Five Types of Tacos and their Origins

Taco stands at the side of the street in Playa Del Carmen were authentic and delicious.

Ever since returning from Mexico, I’ve been exploring Calgary for great taco joints across the city.  Although none quite compare with the street taco experience, I was able to find a few places that offered fairly authentic experiences for Mexican street food.  Paired with a fruity, tropical drink, tacos make the perfect finger food or main course.  When I was in Mexico, I noticed that there are various different fillings for tacos based on the location.

Tacos are a blend of ancient Mexican recipes and international influences.  Indigenous people in Mexico ate a version of tacos that looked slightly different.  The fillings were filled with fish and other cooked organs.  Authentic taco-stands in Mexico sold tacos with beef tongue, intestines and more.  Cheese, lettuce, sour cream and tomato were a future addition.

When I first arrived in Mexico, I knew few words in Spanish.  Ordering was tricky because the different Spanish terms referred to the fillings in the taco.  So of course, I had to try them all to understand which was my favorite.

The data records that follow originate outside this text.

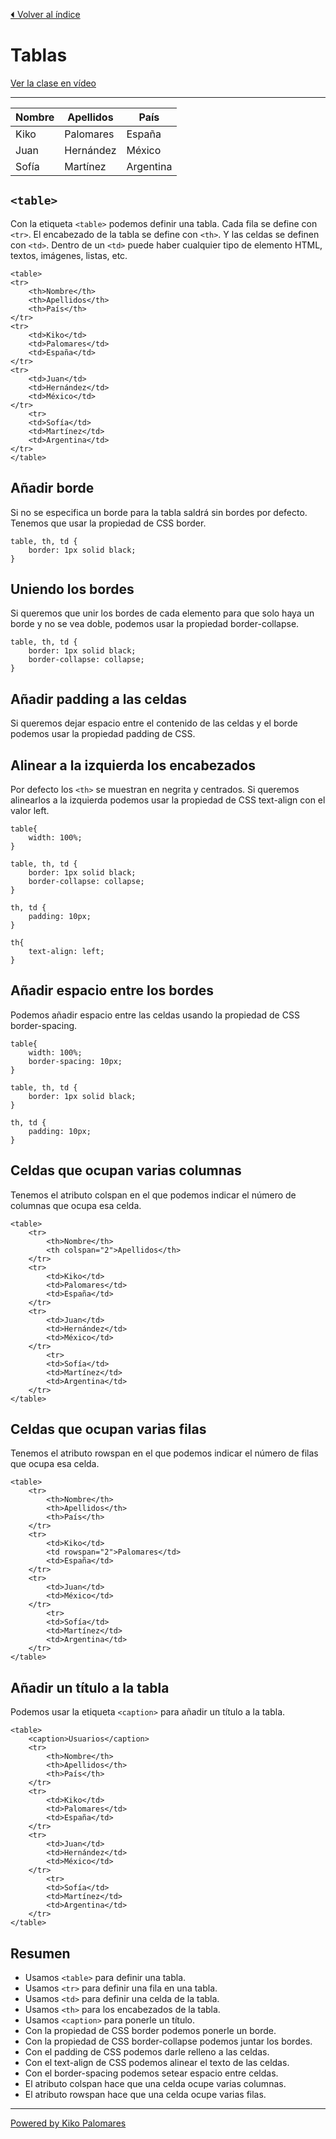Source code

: [⏴ Volver al índice](../../README.md#índice-del-curso)

# Tablas

[Ver la clase en vídeo](https://kikopalomares.com/clases/como-hacer-tablas-en-html-con-sus-celdas-y-columnas)

_____

| Nombre | Apellidos | País |
|------|-----------|--------|
| Kiko | Palomares | España |
| Juan | Hernández | México |
| Sofía | Martínez | Argentina |

## `<table>`
Con la etiqueta `<table>` podemos definir una tabla.
Cada fila se define con `<tr>`.
El encabezado de la tabla se define con `<th>`.
Y las celdas se definen con `<td>`.
Dentro de un `<td>` puede haber cualquier tipo de elemento HTML, textos, imágenes, listas, etc.

    <table>
    <tr>
        <th>Nombre</th>
        <th>Apellidos</th>
        <th>País</th>
    </tr>
    <tr>
        <td>Kiko</td>
        <td>Palomares</td>
        <td>España</td>
    </tr>
    <tr>
        <td>Juan</td>
        <td>Hernández</td>
        <td>México</td>
    </tr>
        <tr>
        <td>Sofía</td>
        <td>Martínez</td>
        <td>Argentina</td>
    </tr>
    </table>

## Añadir borde

Si no se especifica un borde para la tabla saldrá sin bordes por defecto. Tenemos que usar la propiedad de CSS border.

    table, th, td {
        border: 1px solid black;
    }

## Uniendo los bordes

Si queremos que unir los bordes de cada elemento para que solo haya un borde y no se vea doble, podemos usar la propiedad border-collapse.

    table, th, td {
        border: 1px solid black;
        border-collapse: collapse;
    }

## Añadir padding a las celdas

Si queremos dejar espacio entre el contenido de las celdas y el borde podemos usar la propiedad padding de CSS.

## Alinear a la izquierda los encabezados

Por defecto los `<th>` se muestran en negrita y centrados. Si queremos alinearlos a la izquierda podemos usar la propiedad de CSS text-align con el valor left.

    table{
        width: 100%;
    }

    table, th, td {
        border: 1px solid black;
        border-collapse: collapse;
    }

    th, td {
        padding: 10px;
    }

    th{
        text-align: left;
    }

## Añadir espacio entre los bordes

Podemos añadir espacio entre las celdas usando la propiedad de CSS border-spacing.

    table{
        width: 100%;
        border-spacing: 10px;
    }

    table, th, td {
        border: 1px solid black;
    }

    th, td {
        padding: 10px;
    }

## Celdas que ocupan varias columnas

Tenemos el atributo colspan en el que podemos indicar el número de columnas que ocupa esa celda.

    <table>
        <tr>
            <th>Nombre</th>
            <th colspan="2">Apellidos</th>
        </tr>
        <tr>
            <td>Kiko</td>
            <td>Palomares</td>
            <td>España</td>
        </tr>
        <tr>
            <td>Juan</td>
            <td>Hernández</td>
            <td>México</td>
        </tr>
            <tr>
            <td>Sofía</td>
            <td>Martínez</td>
            <td>Argentina</td>
        </tr>
    </table>

## Celdas que ocupan varias filas

Tenemos el atributo rowspan en el que podemos indicar el número de filas que ocupa esa celda.

    <table>
        <tr>
            <th>Nombre</th>
            <th>Apellidos</th>
            <th>País</th>
        </tr>
        <tr>
            <td>Kiko</td>
            <td rowspan="2">Palomares</td>
            <td>España</td>
        </tr>
        <tr>
            <td>Juan</td>
            <td>México</td>
        </tr>
            <tr>
            <td>Sofía</td>
            <td>Martínez</td>
            <td>Argentina</td>
        </tr>
    </table>

## Añadir un título a la tabla

Podemos usar la etiqueta `<caption>` para añadir un título a la tabla.

    <table>
        <caption>Usuarios</caption>
        <tr>
            <th>Nombre</th>
            <th>Apellidos</th>
            <th>País</th>
        </tr>
        <tr>
            <td>Kiko</td>
            <td>Palomares</td>
            <td>España</td>
        </tr>
        <tr>
            <td>Juan</td>
            <td>Hernández</td>
            <td>México</td>
        </tr>
            <tr>
            <td>Sofía</td>
            <td>Martínez</td>
            <td>Argentina</td>
        </tr>
    </table>

## Resumen

- Usamos `<table>` para definir una tabla.
- Usamos `<tr>` para definir una fila en una tabla.
- Usamos `<td>` para definir una celda de la tabla.
- Usamos `<th>` para los encabezados de la tabla.
- Usamos `<caption>` para ponerle un título.
- Con la propiedad de CSS border podemos ponerle un borde.
- Con la propiedad de CSS border-collapse podemos juntar los bordes.
- Con el padding de CSS podemos darle relleno a las celdas.
- Con el text-align de CSS podemos alinear el texto de las celdas.
- Con el border-spacing podemos setear espacio entre celdas.
- El atributo colspan hace que una celda ocupe varias columnas.
- El atributo rowspan hace que una celda ocupe varias filas.

------------
[Powered by Kiko Palomares](https://kikopalomares.com/)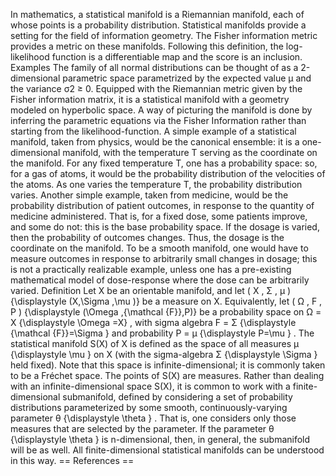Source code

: In mathematics, a statistical manifold is a Riemannian manifold, each of
whose points is a probability distribution. Statistical manifolds
provide a setting for the field of information geometry. The Fisher
information metric provides a metric on these manifolds. Following this
definition, the log-likelihood function is a differentiable map and the
score is an inclusion. Examples The family of all normal distributions
can be thought of as a 2-dimensional parametric space parametrized by
the expected value μ and the variance σ2 ≥ 0. Equipped with the
Riemannian metric given by the Fisher information matrix, it is a
statistical manifold with a geometry modeled on hyperbolic space. A way
of picturing the manifold is done by inferring the parametric equations
via the Fisher Information rather than starting from the
likelihood-function. A simple example of a statistical manifold, taken
from physics, would be the canonical ensemble: it is a one-dimensional
manifold, with the temperature T serving as the coordinate on the
manifold. For any fixed temperature T, one has a probability space: so,
for a gas of atoms, it would be the probability distribution of the
velocities of the atoms. As one varies the temperature T, the
probability distribution varies. Another simple example, taken from
medicine, would be the probability distribution of patient outcomes, in
response to the quantity of medicine administered. That is, for a fixed
dose, some patients improve, and some do not: this is the base
probability space. If the dosage is varied, then the probability of
outcomes changes. Thus, the dosage is the coordinate on the manifold. To
be a smooth manifold, one would have to measure outcomes in response to
arbitrarily small changes in dosage; this is not a practically
realizable example, unless one has a pre-existing mathematical model of
dose-response where the dose can be arbitrarily varied. Definition Let X
be an orientable manifold, and let ( X , Σ , μ ) {\\displaystyle
(X,\\Sigma ,\\mu )} be a measure on X. Equivalently, let ( Ω , F , P )
{\\displaystyle (\\Omega ,{\\mathcal {F}},P)} be a probability space on
Ω = X {\\displaystyle \\Omega =X} , with sigma algebra F = Σ
{\\displaystyle {\\mathcal {F}}=\\Sigma } and probability P = μ
{\\displaystyle P=\\mu } . The statistical manifold S(X) of X is defined
as the space of all measures μ {\\displaystyle \\mu } on X (with the
sigma-algebra Σ {\\displaystyle \\Sigma } held fixed). Note that this
space is infinite-dimensional; it is commonly taken to be a Fréchet
space. The points of S(X) are measures. Rather than dealing with an
infinite-dimensional space S(X), it is common to work with a
finite-dimensional submanifold, defined by considering a set of
probability distributions parameterized by some smooth,
continuously-varying parameter θ {\\displaystyle \\theta } . That is,
one considers only those measures that are selected by the parameter. If
the parameter θ {\\displaystyle \\theta } is n-dimensional, then, in
general, the submanifold will be as well. All finite-dimensional
statistical manifolds can be understood in this way. == References ==
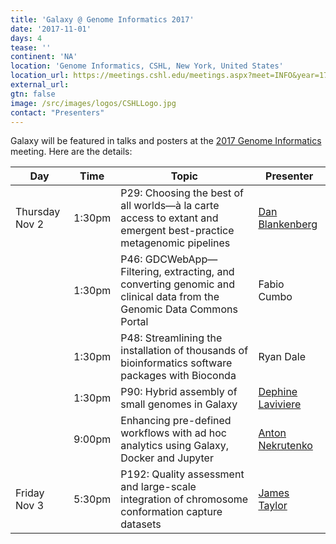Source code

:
 ```yaml
---
title: 'Galaxy @ Genome Informatics 2017'
date: '2017-11-01'
days: 4
tease: ''
continent: 'NA'
location: 'Genome Informatics, CSHL, New York, United States'
location_url: https://meetings.cshl.edu/meetings.aspx?meet=INFO&year=17
external_url: 
gtn: false
image: /src/images/logos/CSHLLogo.jpg
contact: "Presenters"
---
```


Galaxy will be featured in talks and posters at the [2017 Genome Informatics](https://meetings.cshl.edu/abstracts.aspx?meet=INFO&year=17) meeting.  Here are the details:

| Day | Time | Topic | Presenter |
| ---- | :----: | ---- | ---- |
| Thursday Nov 2 | 1:30pm | P29: Choosing the best of all worlds—à la carte access to extant and emergent best-practice metagenomic pipelines | [Dan Blankenberg](/people/dan/) |
| | 1:30pm | P46: GDCWebApp—Filtering, extracting, and converting genomic and clinical data from the Genomic Data Commons Portal | Fabio Cumbo |
| | 1:30pm | P48: Streamlining the installation of thousands of bioinformatics software packages with Bioconda | Ryan Dale |
| | 1:30pm | P90: Hybrid assembly of small genomes in Galaxy | [Dephine Laviviere](/people/delphine-lariviere/) |
| | 9:00pm | Enhancing pre-defined workflows with ad hoc analytics using Galaxy, Docker and Jupyter | [Anton Nekrutenko](/people/anton/) |
| Friday Nov 3 | 5:30pm | P192: Quality assessment and large-scale integration of chromosome conformation capture datasets | [James Taylor](/people/james-taylor/) |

This is the Mexican restaurant I tried in Calgary.  The affair was fancier and the food was delicious.  But the spices were quite unlike the street tacos I’ve had.  The flavors are less pungent and salsas less spicy.

Carne Asada

In English this translates to grilled meat.  Carne Asada is typical in north states.  The meat is juicy and spiced with cumin, lime and thinly sliced.  I love that the flavors are soaked into the pork making it extra flavorful and juicy.

Taco de pescado

Fish tacos are found on the menu in many places.  In Canada, you might find them even at fast food places.  The fish taco originates in Baja, California, which is a strip that is south of California.  The fish is a boneless, fried fillet and topped with coleslaw and mayonnaise.  The fish taco was not something I had tried on this trip, but was something I fell in love with on my trip to San Diego.  Authentic fish tacos in the Yucatan area were rare and likely didn’t taste quite like the Fillet-O-Fish type varieties in south California.

Al pastor

This is the most famous of the taco flavors everywhere I went in the Yucatan area.  When I tried to Google Translate this one, it would refer to the “pastor” which didn’t give me a clue as to what it entailed.  After trying this flavor, I found that it was a slow cooked pork that was on a rotating spit.  Similar to that of donair joints in Canada, the meat is cooked in open flame and well-charred, giving a delicious grilled taste to the meat.  The locals had multiple DIY toppings available but traditional Al pastor is topped with pineapple, which gives the taco a tangy taste.

Left: Al pastor tacos with pineapple chunks. 
Right: Taco Birria topped with onions.

Tacos de Birria

Birria originated in the Western Mexican state of Jalisco.  Birria is essentially a spicy meat stew slow cooked to perfection.  Usually, it’s prepared with goat that is marinated in a chili broth.  Birria tacos are popular, but the Birria filling can be consumed by itself and is a popular dish served during special occasions.  Birria has other varieties, including beef.

Campechanos tacos on the side of the street.  Perfectly spiced and toped with green chilli, salsa and cilantro.


When I was ordering from street vendors in Mexico, this was by far my favorite item on the menu.  This is a taco variety originating in the southern states of Campeche (hence the name Campechanos).  It is made with a medley of meats including sausage, thinly sliced beef, chorizo and is both spicy, crunchy, and savory.  The flavors were explosive.